■ **How to complete this task**
Transcribe exactly, and only, the lines that run from the one containing "### **Feature Milestones**" through the end of the records.

■ **Exercise input**
=======

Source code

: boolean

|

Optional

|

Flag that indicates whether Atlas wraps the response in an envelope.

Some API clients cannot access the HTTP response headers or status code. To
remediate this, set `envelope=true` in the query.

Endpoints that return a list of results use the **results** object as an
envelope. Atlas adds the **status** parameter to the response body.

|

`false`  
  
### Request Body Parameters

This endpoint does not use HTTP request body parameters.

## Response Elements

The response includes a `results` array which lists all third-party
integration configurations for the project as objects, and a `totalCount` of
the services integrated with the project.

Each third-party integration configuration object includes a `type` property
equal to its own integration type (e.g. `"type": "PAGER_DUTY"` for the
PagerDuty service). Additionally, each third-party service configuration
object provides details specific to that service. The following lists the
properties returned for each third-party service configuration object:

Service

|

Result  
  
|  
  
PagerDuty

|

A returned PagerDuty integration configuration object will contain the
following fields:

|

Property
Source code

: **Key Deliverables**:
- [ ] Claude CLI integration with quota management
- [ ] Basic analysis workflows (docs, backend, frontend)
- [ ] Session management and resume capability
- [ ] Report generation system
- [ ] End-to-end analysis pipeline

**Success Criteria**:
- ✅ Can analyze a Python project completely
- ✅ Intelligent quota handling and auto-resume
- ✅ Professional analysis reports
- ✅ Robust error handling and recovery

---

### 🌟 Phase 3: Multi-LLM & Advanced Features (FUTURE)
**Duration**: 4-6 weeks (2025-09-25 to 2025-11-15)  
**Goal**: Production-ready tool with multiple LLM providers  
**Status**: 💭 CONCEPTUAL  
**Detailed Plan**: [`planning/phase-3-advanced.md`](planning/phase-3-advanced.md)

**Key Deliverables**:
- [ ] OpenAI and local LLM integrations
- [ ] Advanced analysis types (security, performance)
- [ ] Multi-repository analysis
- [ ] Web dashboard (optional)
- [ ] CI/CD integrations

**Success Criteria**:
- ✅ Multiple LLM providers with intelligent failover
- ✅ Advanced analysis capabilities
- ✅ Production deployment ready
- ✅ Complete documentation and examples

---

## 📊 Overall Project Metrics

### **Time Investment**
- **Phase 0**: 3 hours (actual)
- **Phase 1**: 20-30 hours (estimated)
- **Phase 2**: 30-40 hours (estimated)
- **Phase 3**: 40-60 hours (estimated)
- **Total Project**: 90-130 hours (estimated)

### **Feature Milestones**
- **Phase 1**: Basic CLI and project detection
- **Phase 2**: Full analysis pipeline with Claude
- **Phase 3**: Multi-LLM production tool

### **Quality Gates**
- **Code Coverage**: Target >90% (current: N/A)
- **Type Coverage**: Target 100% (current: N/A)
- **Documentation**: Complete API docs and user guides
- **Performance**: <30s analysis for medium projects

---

=======

■ **Result of the exercise**
### **Feature Milestones**
- **Phase 1**: Basic CLI and project detection
- **Phase 2**: Full analysis pipeline with Claude
- **Phase 3**: Multi-LLM production tool

### **Quality Gates**
- **Code Coverage**: Target >90% (current: N/A)
- **Type Coverage**: Target 100% (current: N/A)
- **Documentation**: Complete API docs and user guides
- **Performance**: <30s analysis for medium projects

---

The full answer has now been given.